Your objective: In the data below, find the line containing "12: (393, 251)"; transcribe it and each line after it exactly, through the last, skipping pictures.

=======

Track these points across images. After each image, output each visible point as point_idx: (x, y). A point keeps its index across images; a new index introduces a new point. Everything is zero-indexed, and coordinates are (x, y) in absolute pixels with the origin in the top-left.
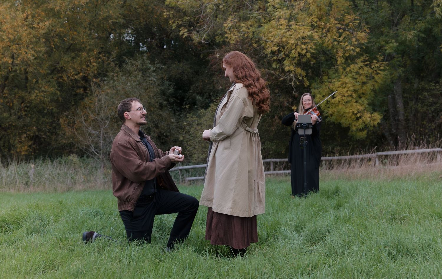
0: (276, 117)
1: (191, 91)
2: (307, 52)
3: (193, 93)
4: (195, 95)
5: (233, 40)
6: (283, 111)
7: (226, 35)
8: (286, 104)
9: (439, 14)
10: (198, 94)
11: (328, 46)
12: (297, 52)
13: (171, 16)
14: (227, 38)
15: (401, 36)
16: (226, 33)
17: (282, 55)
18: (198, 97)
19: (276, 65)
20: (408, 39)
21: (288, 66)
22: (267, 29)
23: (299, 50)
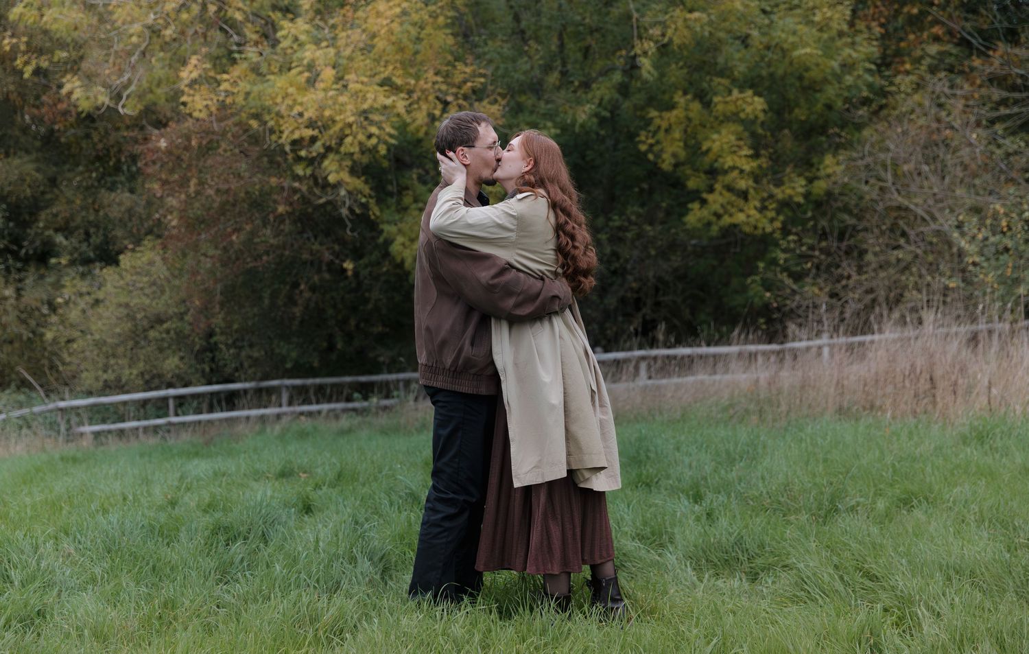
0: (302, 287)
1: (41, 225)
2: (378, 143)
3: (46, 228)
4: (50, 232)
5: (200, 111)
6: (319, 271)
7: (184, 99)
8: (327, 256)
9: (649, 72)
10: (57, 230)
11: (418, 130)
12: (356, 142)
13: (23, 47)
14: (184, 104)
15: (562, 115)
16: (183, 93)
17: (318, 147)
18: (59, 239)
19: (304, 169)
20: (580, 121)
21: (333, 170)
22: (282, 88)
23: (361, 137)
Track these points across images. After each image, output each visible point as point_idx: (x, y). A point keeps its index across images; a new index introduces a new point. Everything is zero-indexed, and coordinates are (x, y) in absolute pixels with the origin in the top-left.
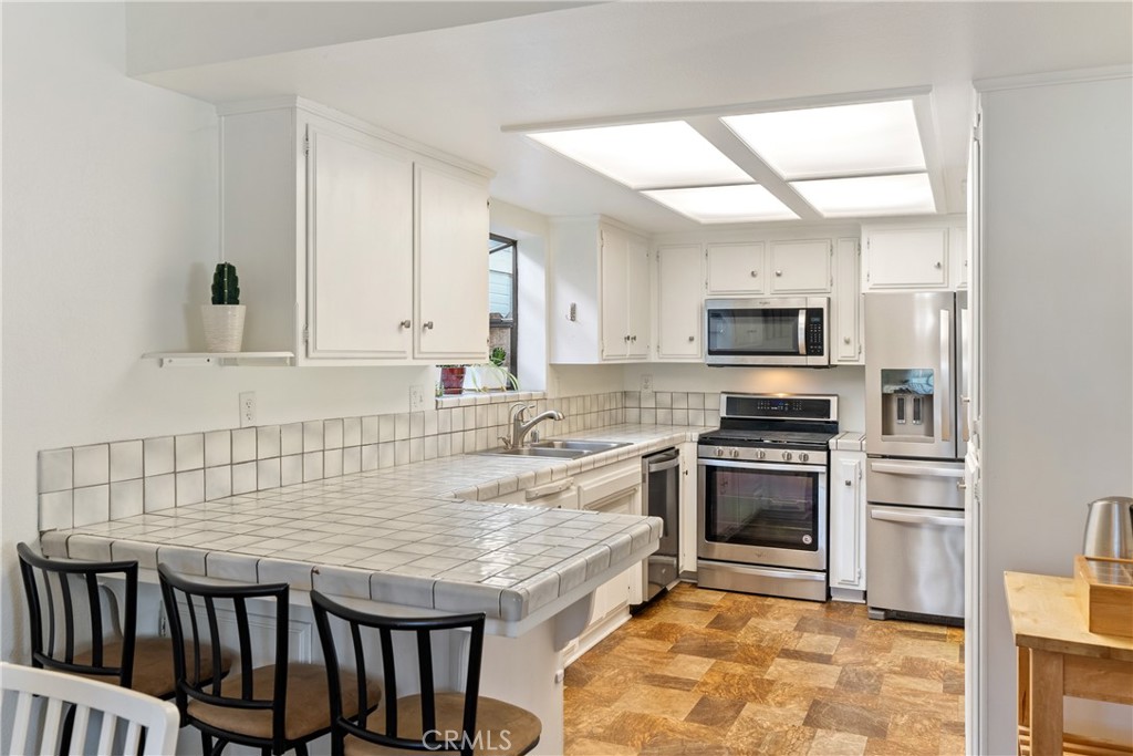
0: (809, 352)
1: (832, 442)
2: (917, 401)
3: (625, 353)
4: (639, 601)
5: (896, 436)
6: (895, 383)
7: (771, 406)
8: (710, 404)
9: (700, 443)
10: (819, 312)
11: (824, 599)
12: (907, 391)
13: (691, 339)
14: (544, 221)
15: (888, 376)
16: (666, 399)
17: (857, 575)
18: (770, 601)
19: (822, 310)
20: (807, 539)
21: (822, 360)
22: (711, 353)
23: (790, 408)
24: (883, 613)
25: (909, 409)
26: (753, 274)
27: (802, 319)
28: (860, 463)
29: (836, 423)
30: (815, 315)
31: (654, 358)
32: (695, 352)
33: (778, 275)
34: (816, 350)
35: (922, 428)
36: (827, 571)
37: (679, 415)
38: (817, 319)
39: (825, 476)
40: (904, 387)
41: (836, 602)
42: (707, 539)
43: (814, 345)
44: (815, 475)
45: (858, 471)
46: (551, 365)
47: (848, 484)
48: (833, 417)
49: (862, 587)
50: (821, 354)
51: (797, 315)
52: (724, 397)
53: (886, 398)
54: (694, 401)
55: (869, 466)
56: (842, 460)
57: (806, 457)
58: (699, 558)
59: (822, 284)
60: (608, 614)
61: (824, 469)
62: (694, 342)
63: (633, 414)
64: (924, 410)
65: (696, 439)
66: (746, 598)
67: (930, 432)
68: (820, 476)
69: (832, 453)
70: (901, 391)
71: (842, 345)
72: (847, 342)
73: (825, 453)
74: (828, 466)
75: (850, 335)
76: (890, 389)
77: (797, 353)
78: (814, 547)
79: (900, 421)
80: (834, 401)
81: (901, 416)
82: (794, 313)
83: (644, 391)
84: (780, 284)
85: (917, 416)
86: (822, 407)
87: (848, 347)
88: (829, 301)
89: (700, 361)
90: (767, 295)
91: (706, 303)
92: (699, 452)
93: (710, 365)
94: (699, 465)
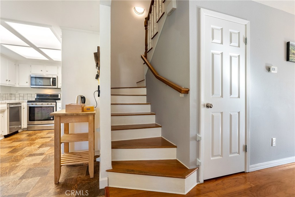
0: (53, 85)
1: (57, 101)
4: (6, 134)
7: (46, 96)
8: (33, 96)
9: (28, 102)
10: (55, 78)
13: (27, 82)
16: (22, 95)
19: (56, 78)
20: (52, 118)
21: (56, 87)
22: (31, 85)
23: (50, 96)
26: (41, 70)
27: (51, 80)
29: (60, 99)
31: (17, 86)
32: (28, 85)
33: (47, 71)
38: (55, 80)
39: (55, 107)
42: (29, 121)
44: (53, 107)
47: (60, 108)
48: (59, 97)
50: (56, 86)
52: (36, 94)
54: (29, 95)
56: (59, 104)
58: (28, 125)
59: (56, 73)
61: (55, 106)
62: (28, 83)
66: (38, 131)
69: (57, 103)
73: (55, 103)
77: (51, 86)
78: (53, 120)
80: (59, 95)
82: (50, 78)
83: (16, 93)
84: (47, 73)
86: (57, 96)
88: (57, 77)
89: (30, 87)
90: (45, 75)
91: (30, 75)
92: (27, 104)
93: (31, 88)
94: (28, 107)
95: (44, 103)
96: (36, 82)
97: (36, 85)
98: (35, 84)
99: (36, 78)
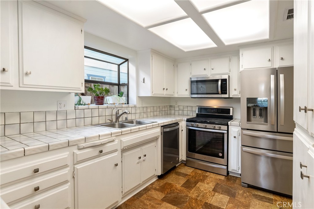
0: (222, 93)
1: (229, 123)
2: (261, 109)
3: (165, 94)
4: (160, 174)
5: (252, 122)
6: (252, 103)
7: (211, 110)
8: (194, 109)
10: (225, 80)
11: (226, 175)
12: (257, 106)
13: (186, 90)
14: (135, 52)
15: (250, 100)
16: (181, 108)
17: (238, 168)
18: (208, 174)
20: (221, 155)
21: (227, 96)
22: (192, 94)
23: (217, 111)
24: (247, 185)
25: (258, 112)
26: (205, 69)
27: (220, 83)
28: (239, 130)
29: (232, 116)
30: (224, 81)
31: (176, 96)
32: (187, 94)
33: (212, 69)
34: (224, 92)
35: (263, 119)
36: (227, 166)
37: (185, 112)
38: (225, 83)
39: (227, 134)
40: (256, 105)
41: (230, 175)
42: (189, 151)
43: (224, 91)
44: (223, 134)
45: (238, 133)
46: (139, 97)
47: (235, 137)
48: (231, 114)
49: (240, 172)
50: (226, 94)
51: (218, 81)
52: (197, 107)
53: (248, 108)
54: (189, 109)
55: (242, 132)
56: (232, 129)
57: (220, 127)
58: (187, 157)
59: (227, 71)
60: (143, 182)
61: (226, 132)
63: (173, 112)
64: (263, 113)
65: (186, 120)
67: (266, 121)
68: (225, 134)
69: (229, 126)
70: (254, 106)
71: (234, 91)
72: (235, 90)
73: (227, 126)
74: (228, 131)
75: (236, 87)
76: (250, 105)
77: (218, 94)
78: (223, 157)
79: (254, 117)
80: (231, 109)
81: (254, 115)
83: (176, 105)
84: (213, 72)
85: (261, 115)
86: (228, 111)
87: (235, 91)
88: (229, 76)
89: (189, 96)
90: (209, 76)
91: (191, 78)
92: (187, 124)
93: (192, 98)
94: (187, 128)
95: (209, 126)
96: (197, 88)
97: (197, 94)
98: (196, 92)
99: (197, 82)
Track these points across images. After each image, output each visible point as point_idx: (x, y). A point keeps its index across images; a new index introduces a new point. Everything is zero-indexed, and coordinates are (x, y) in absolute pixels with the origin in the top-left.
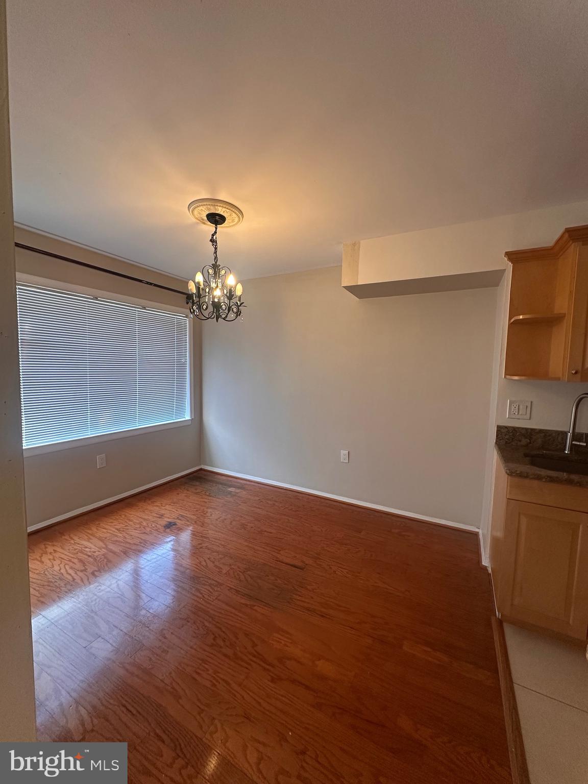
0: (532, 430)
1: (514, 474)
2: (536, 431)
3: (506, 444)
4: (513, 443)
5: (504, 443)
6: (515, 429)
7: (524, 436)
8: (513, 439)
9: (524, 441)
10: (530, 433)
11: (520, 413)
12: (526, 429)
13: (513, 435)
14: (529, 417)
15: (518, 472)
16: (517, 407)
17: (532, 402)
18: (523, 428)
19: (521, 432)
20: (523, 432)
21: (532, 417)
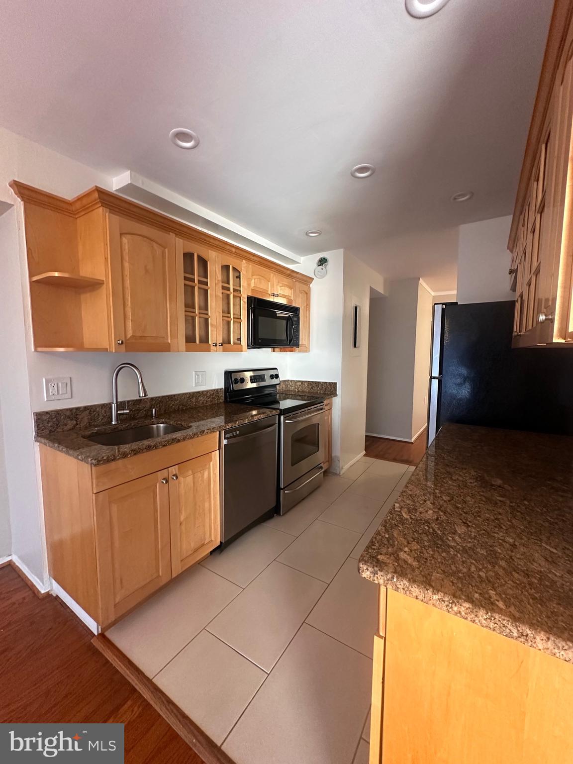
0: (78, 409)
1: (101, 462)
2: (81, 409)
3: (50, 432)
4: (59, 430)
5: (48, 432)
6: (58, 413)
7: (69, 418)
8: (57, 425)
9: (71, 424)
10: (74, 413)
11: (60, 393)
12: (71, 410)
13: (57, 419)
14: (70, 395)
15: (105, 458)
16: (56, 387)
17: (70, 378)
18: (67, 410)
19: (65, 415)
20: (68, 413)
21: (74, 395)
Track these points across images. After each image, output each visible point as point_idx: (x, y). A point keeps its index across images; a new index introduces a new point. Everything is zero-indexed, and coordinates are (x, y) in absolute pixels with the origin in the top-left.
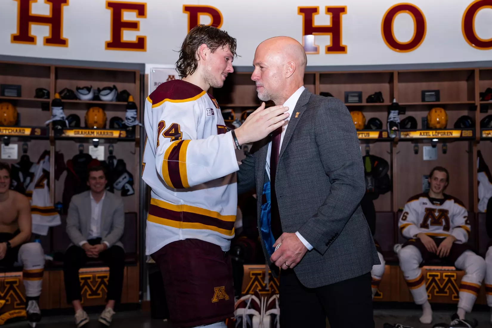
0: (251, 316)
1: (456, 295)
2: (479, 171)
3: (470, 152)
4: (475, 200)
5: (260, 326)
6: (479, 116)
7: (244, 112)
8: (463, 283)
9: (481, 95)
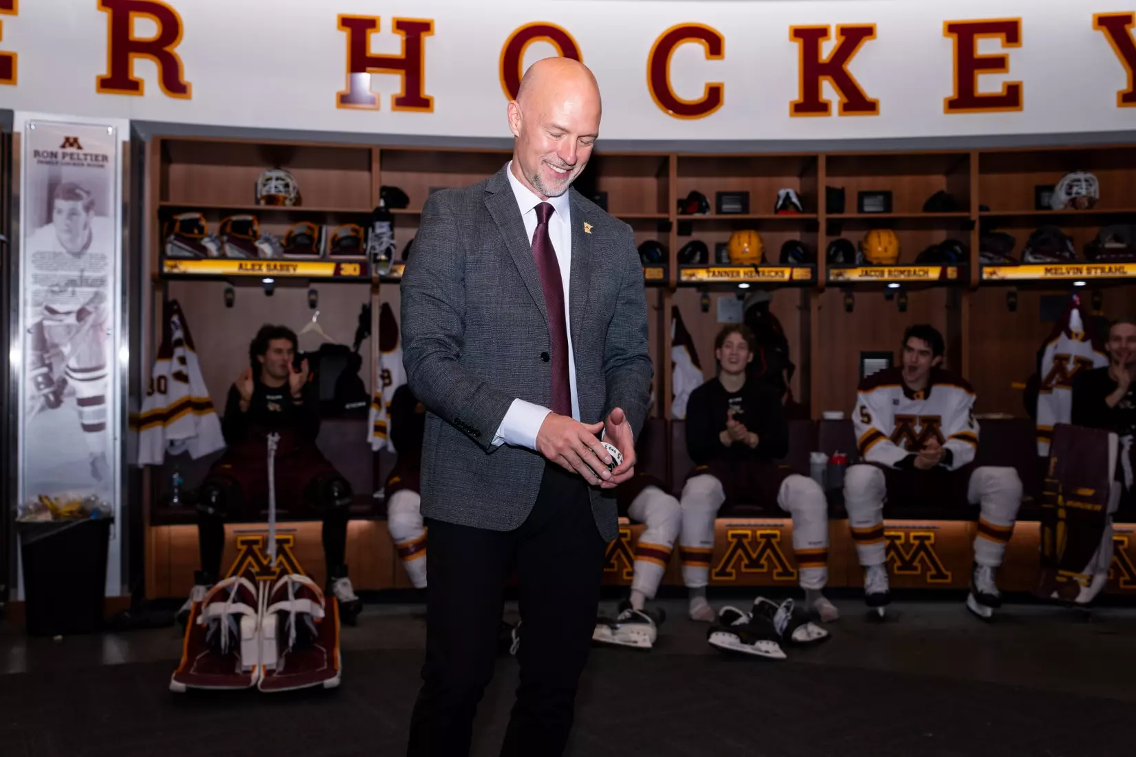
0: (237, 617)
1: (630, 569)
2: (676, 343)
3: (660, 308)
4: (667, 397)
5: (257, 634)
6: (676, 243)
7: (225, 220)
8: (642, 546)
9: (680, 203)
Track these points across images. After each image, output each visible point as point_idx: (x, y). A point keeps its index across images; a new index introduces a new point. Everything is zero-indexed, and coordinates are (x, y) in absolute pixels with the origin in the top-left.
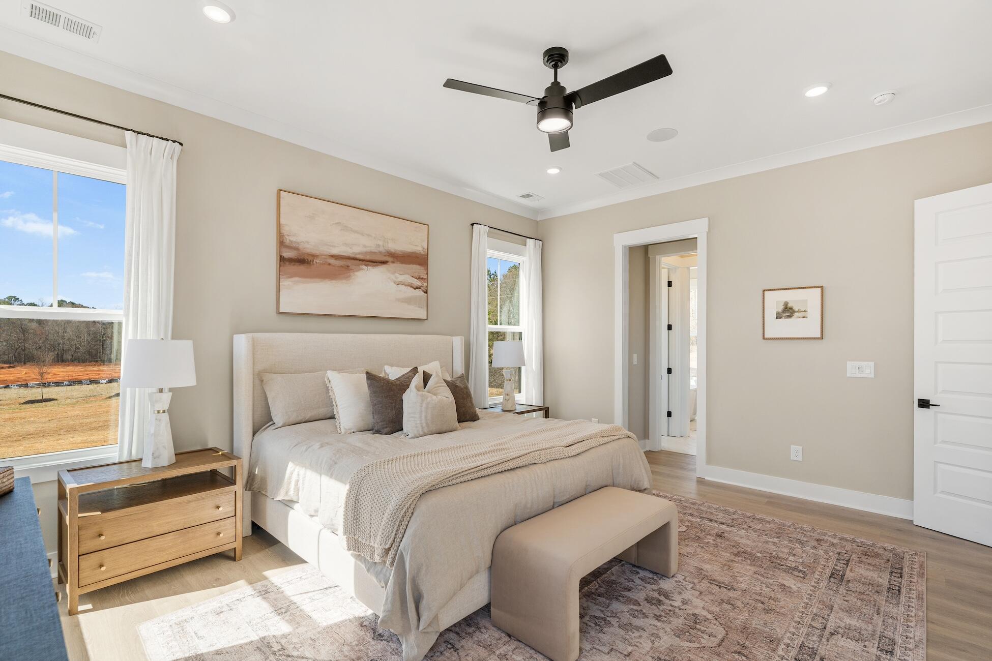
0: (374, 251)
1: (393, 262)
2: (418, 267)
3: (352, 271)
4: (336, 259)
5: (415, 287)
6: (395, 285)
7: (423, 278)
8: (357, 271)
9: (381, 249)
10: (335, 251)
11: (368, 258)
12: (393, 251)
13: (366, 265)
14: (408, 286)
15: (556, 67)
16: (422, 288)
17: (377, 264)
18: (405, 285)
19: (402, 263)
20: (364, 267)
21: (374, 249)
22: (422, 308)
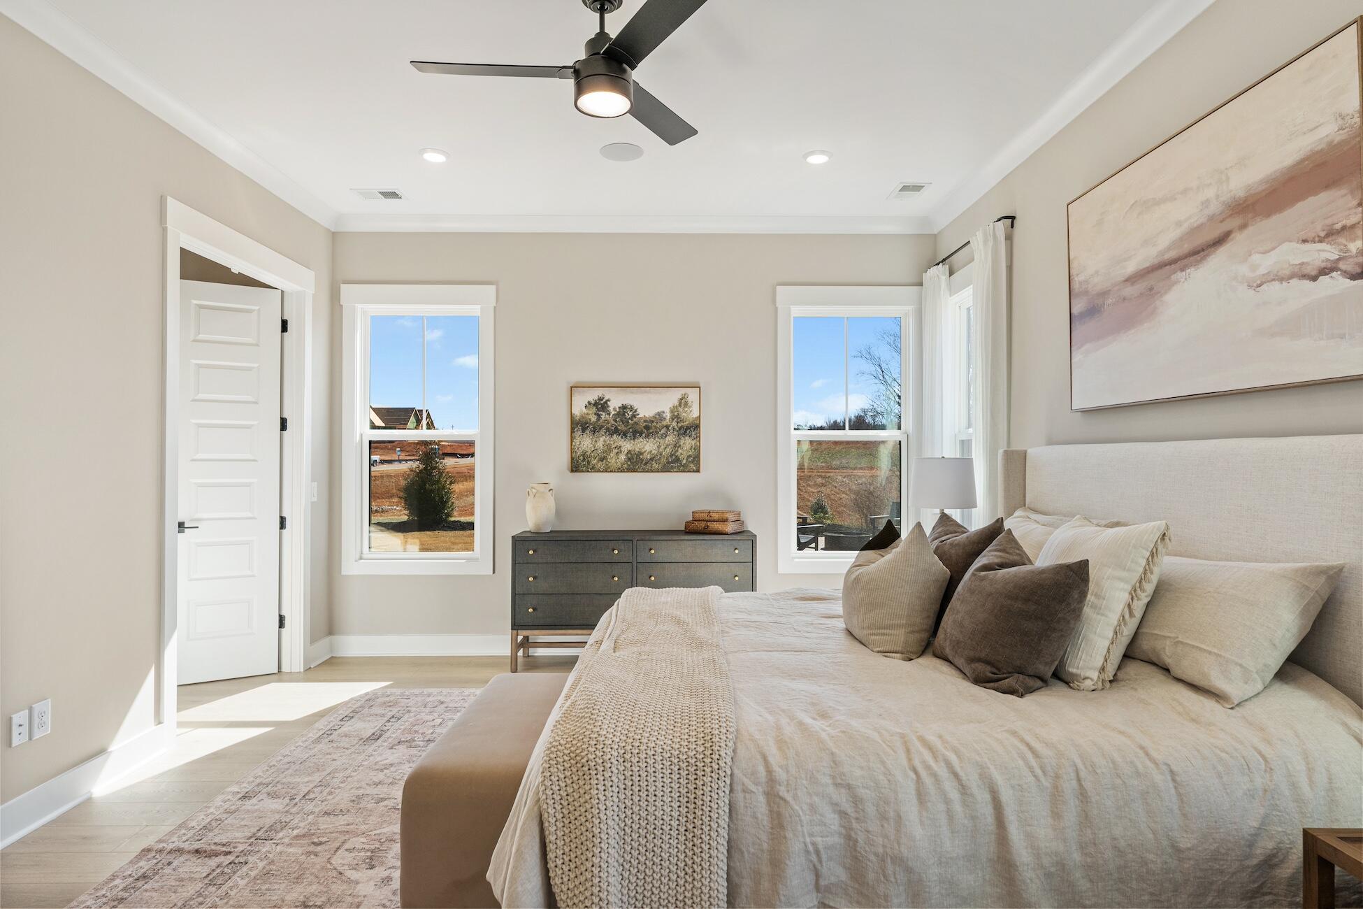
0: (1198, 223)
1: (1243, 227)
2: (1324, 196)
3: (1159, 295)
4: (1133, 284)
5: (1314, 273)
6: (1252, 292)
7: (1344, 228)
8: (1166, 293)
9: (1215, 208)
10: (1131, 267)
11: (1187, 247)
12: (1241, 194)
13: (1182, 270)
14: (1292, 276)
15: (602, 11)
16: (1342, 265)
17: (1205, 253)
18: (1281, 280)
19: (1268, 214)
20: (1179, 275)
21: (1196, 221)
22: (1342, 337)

=======

Completed exercise:
12: (393, 251)
13: (366, 265)
14: (408, 286)
15: (556, 67)
16: (422, 288)
17: (377, 264)
18: (405, 285)
19: (402, 263)
20: (364, 267)
21: (374, 249)
22: (422, 308)
0: (1198, 223)
1: (1243, 227)
2: (1324, 196)
3: (1159, 295)
4: (1133, 284)
5: (1314, 273)
6: (1252, 292)
7: (1344, 228)
8: (1166, 293)
9: (1215, 208)
10: (1131, 267)
11: (1187, 247)
12: (1241, 194)
13: (1182, 270)
14: (1292, 276)
15: (602, 11)
16: (1342, 265)
17: (1205, 253)
18: (1281, 280)
19: (1268, 214)
20: (1179, 275)
21: (1196, 221)
22: (1342, 337)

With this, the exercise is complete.